Employees Are Dependencies, Too
Writing every line of code myself instead of pulling in dependencies satisfies my deep personal desire to build everything myself and think that I’m the best coder in the world. It reinforces my belief that I’m building something new and special and unique to this particular project or customer. And it helps cement my position as the person who cannot get hit by a bus or fired. The less readable my code is, the more necessary I am to the organization.
Your programmer is going to quit
When an organization evaluates to what degree they should incorporate open-source dependencies into their next project, it is easy to fear software floating around the internet written by people you’ve never met. Your own employees are very real, and human, and nearby. They seem somehow permanent, even though average employee tenure in the IT sector is extraordinarily low. At Google, for example, which pays $107k salary on average with its legendary perks, only 50% of its employees stay for more than one year. Losing key employees and their knowledge is an inherent liability in hiring high-value workers; continuing the project of a programmer who no longer exists is extremely hard, regardless of how smart you are. Relying on any single vendor or employee carries plenty of risks. In the context of this reality, relying on hundreds of people all over the world to share in the construction and maintenance of an important software tool might seem somewhat less risky.

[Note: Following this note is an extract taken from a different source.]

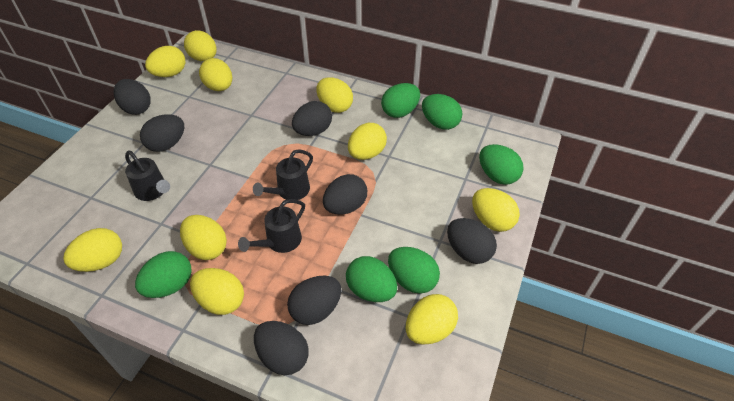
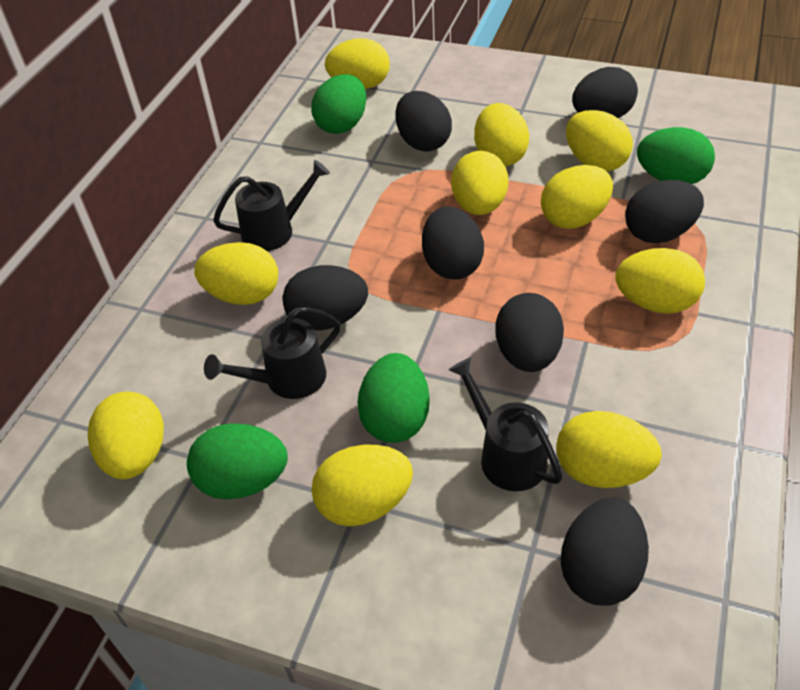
green egg: [135,251,192,298] [346,256,397,302] [381,83,420,118] [388,247,440,294] [422,94,462,130] [479,144,524,185] = 6 -> [187,423,288,500] [311,74,366,134] [357,353,430,443] [637,127,715,184] = 4

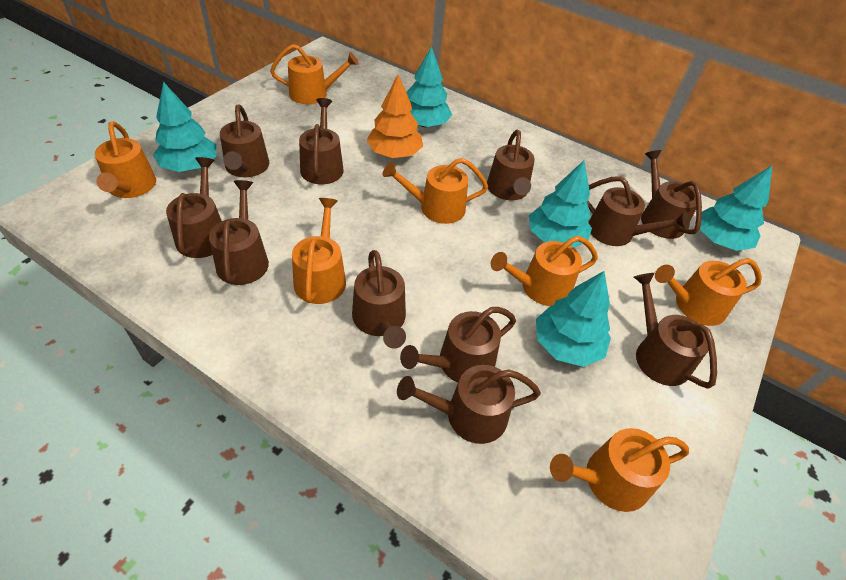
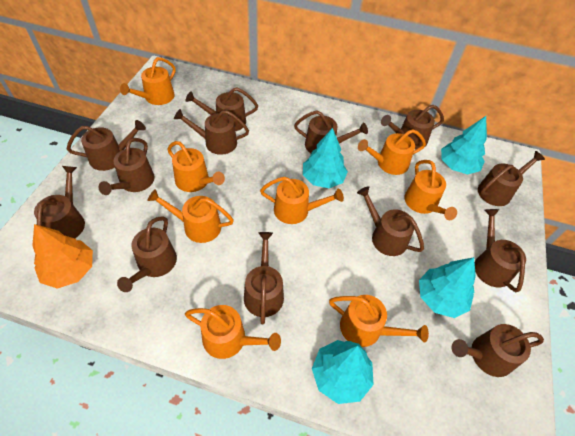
brown watering can: [166,157,222,258] [209,180,269,285] [220,105,269,177] [299,98,344,184] [352,250,406,349] [397,365,541,444] [400,307,516,382] [487,130,535,200] [587,176,690,246] [634,273,717,389] [641,150,702,239] = 11 -> [34,166,85,238] [67,120,146,171] [99,138,155,195] [117,216,177,292] [174,109,249,155] [185,87,258,131] [244,232,284,325] [294,111,368,153] [357,186,424,256] [381,105,444,149] [452,324,544,377] [475,209,526,292] [478,151,545,206] = 13
orange watering can: [95,121,156,198] [270,44,359,104] [292,198,346,304] [383,158,488,224] [491,236,598,306] [550,428,689,512] [655,258,762,326] = 7 -> [120,57,176,105] [147,189,234,243] [167,141,225,192] [185,305,281,359] [260,177,344,224] [329,295,429,347] [358,129,426,175] [404,160,457,220] = 8
turquoise tree: [153,82,216,172] [406,46,452,127] [529,160,592,248] [536,271,611,367] [700,166,772,251] = 5 -> [303,128,348,188] [312,340,374,404] [419,257,476,318] [441,116,487,174] = 4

Re-inventing the Wheel is Expensive
I love programming. The only thing I love more than programming is not programming. I realize that almost everything I’m going to do exists already in some form; I’ll probably be more productive by taking the work of someone else and building on it, and relying on the collective experience of the other users to help vet the tool, grind out the serious bugs, and collaborate to resolve questions and issues. I get to leverage Adam Smith-style labor specialization, where people who have more in-depth domain-specific expertise have already built something better. The alternative is
Old School
The mindset that everything should be built in house is old-school. Even if you don’t agree that there must exist a provably optimal way to build software, it’s not hard to see that trying to build things in-house that already exist – also called re-inventing the wheel – is going to cost you more time and money than is necessary. Consider whether it’s more effective to depend on and contribute to software that’s already supported or trying to cultivate and pay for an in-house employee or a team to build some novel, probably inferior thing. The business will have to bear the costs of QA and maintenance forever, but the employees who signed up for this responsibility will be long gone. And they know it.